## [Problem details]
Reproduce word for word the lines between those holding "water bottle: none" and "bowl: none [500,919,698,1028]", inclusive, and nothing else from the data below.
*** Data to process Section Begins ***
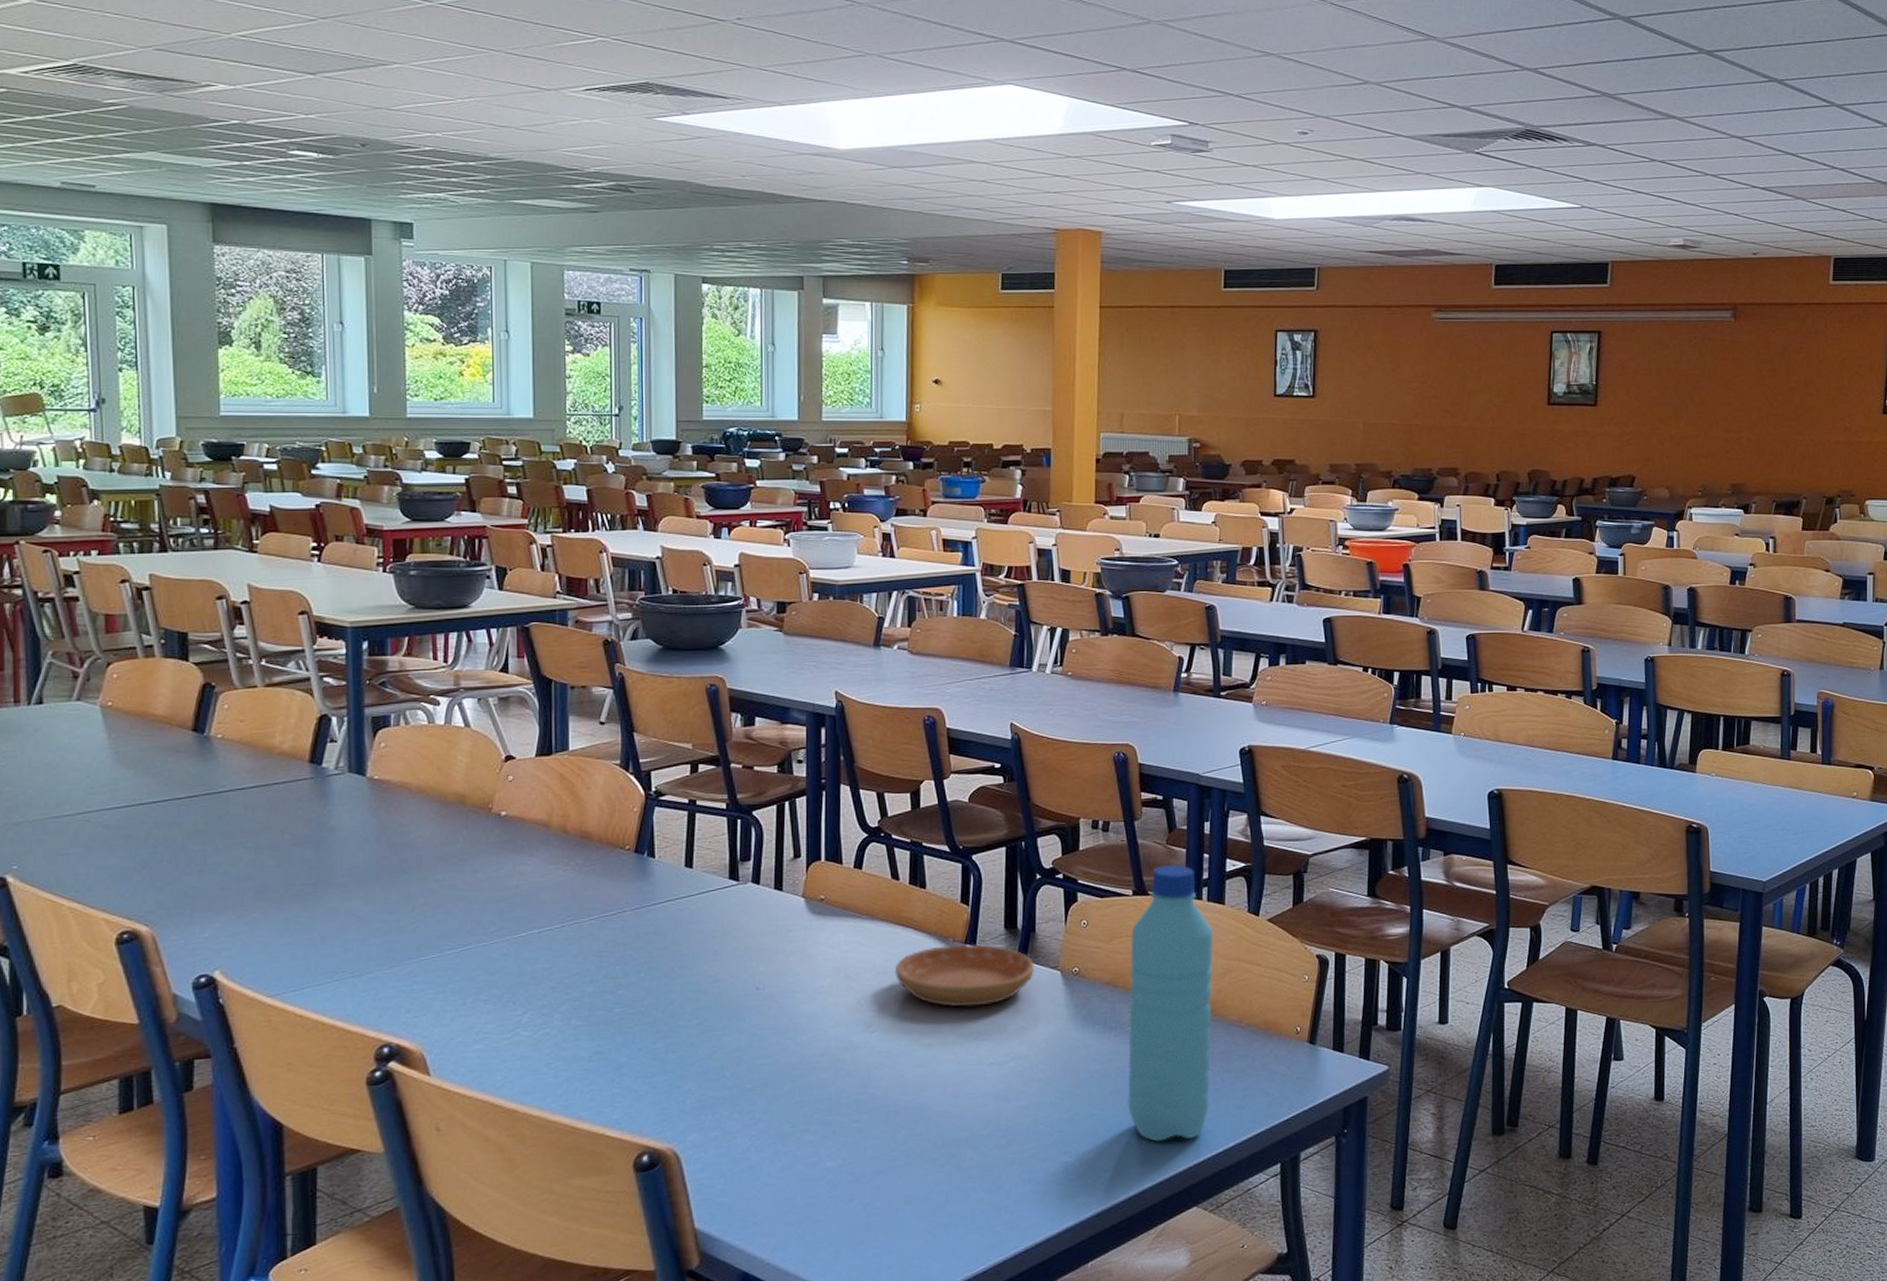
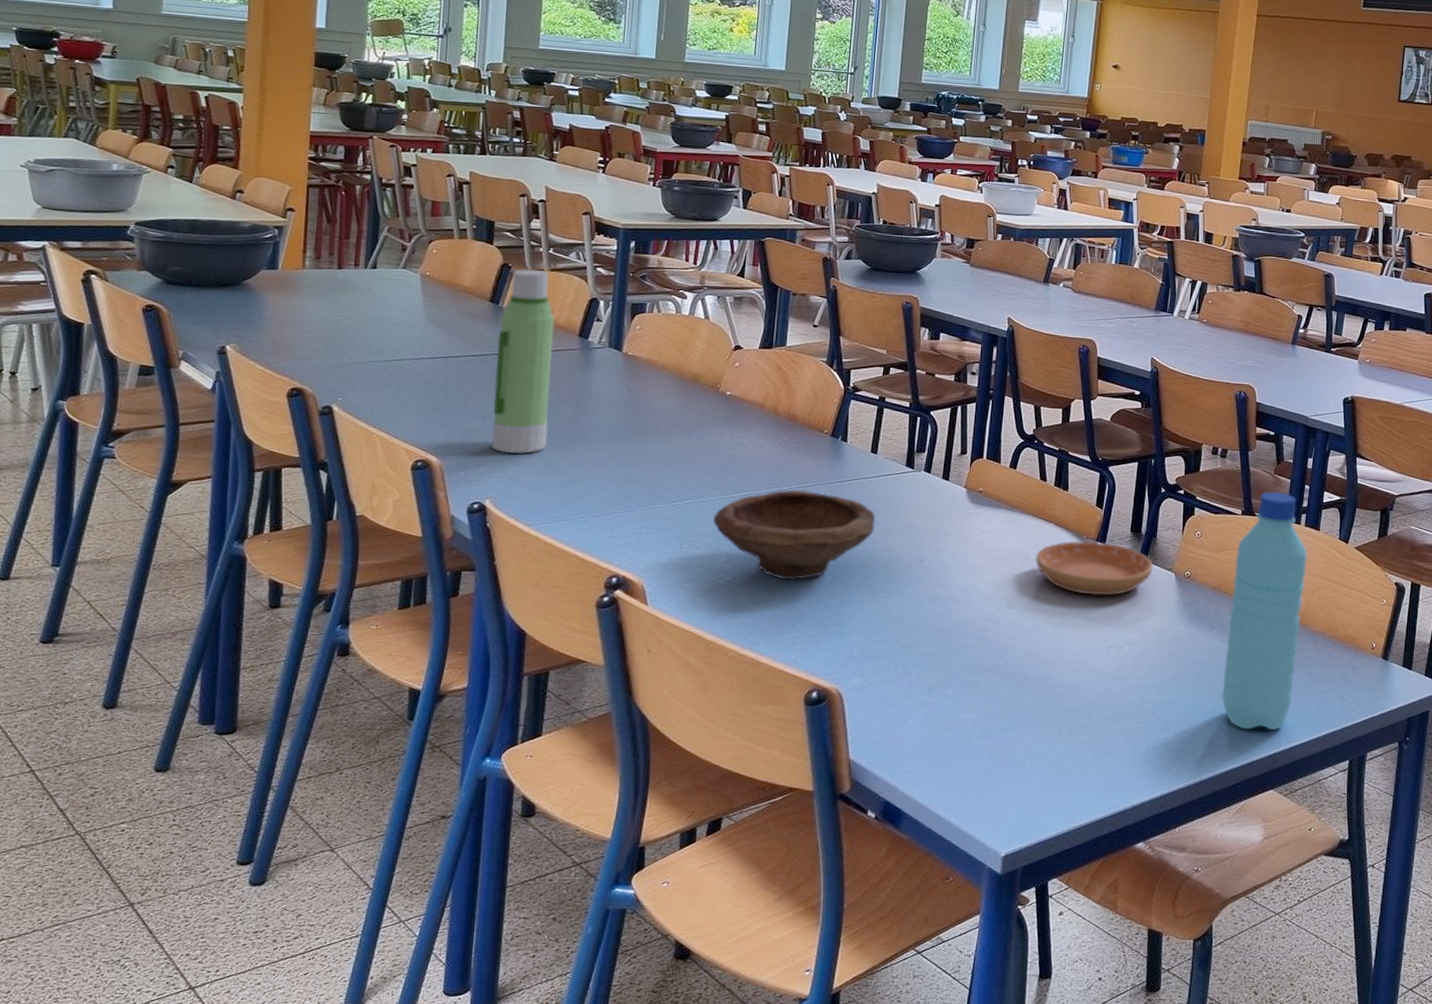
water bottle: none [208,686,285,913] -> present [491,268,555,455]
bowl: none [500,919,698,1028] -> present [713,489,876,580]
*** Data to process Section Ends ***
*** Data to process Section Begins ***
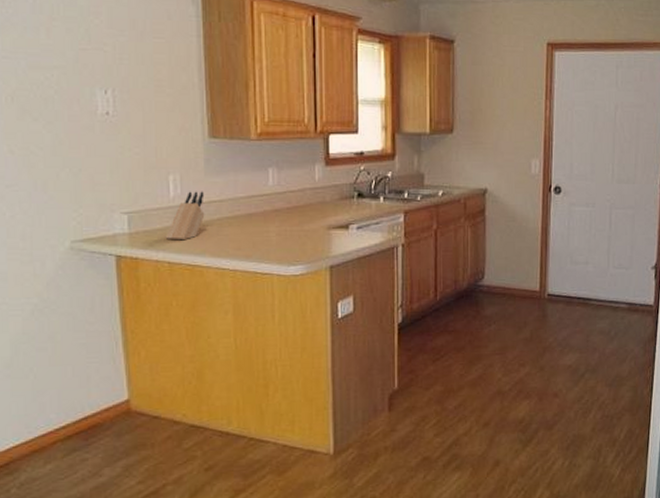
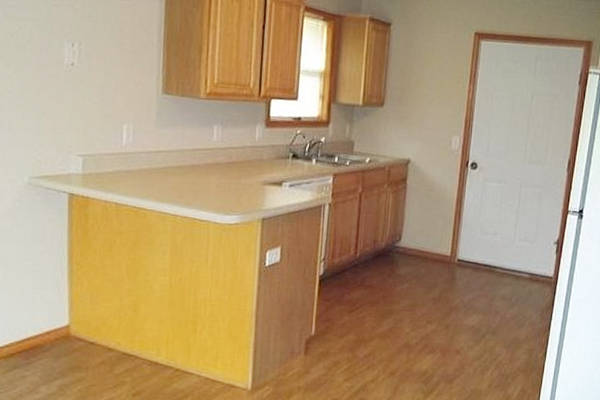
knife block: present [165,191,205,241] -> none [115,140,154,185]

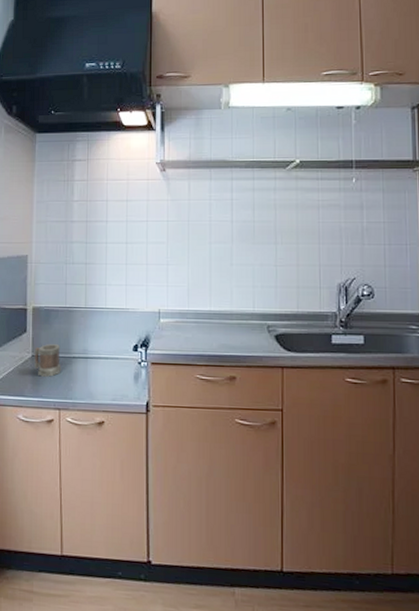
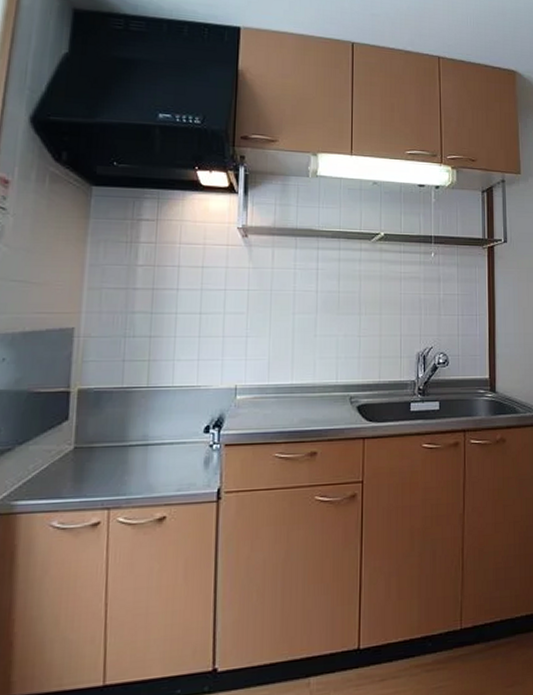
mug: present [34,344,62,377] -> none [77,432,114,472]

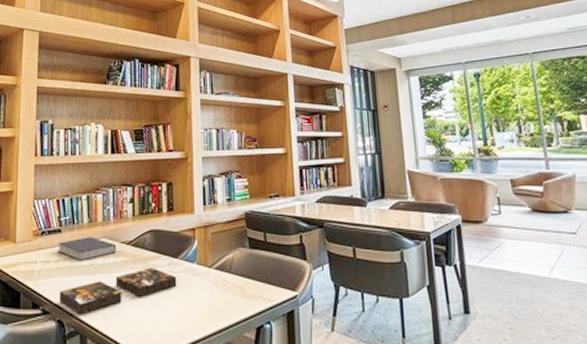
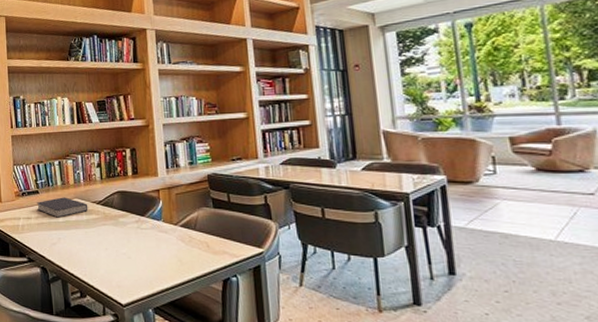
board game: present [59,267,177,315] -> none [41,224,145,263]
*** Data to process Section Ends ***
## [Result of the exercise]
water bottle: none [208,686,285,913] -> present [491,268,555,455]
bowl: none [500,919,698,1028] -> present [713,489,876,580]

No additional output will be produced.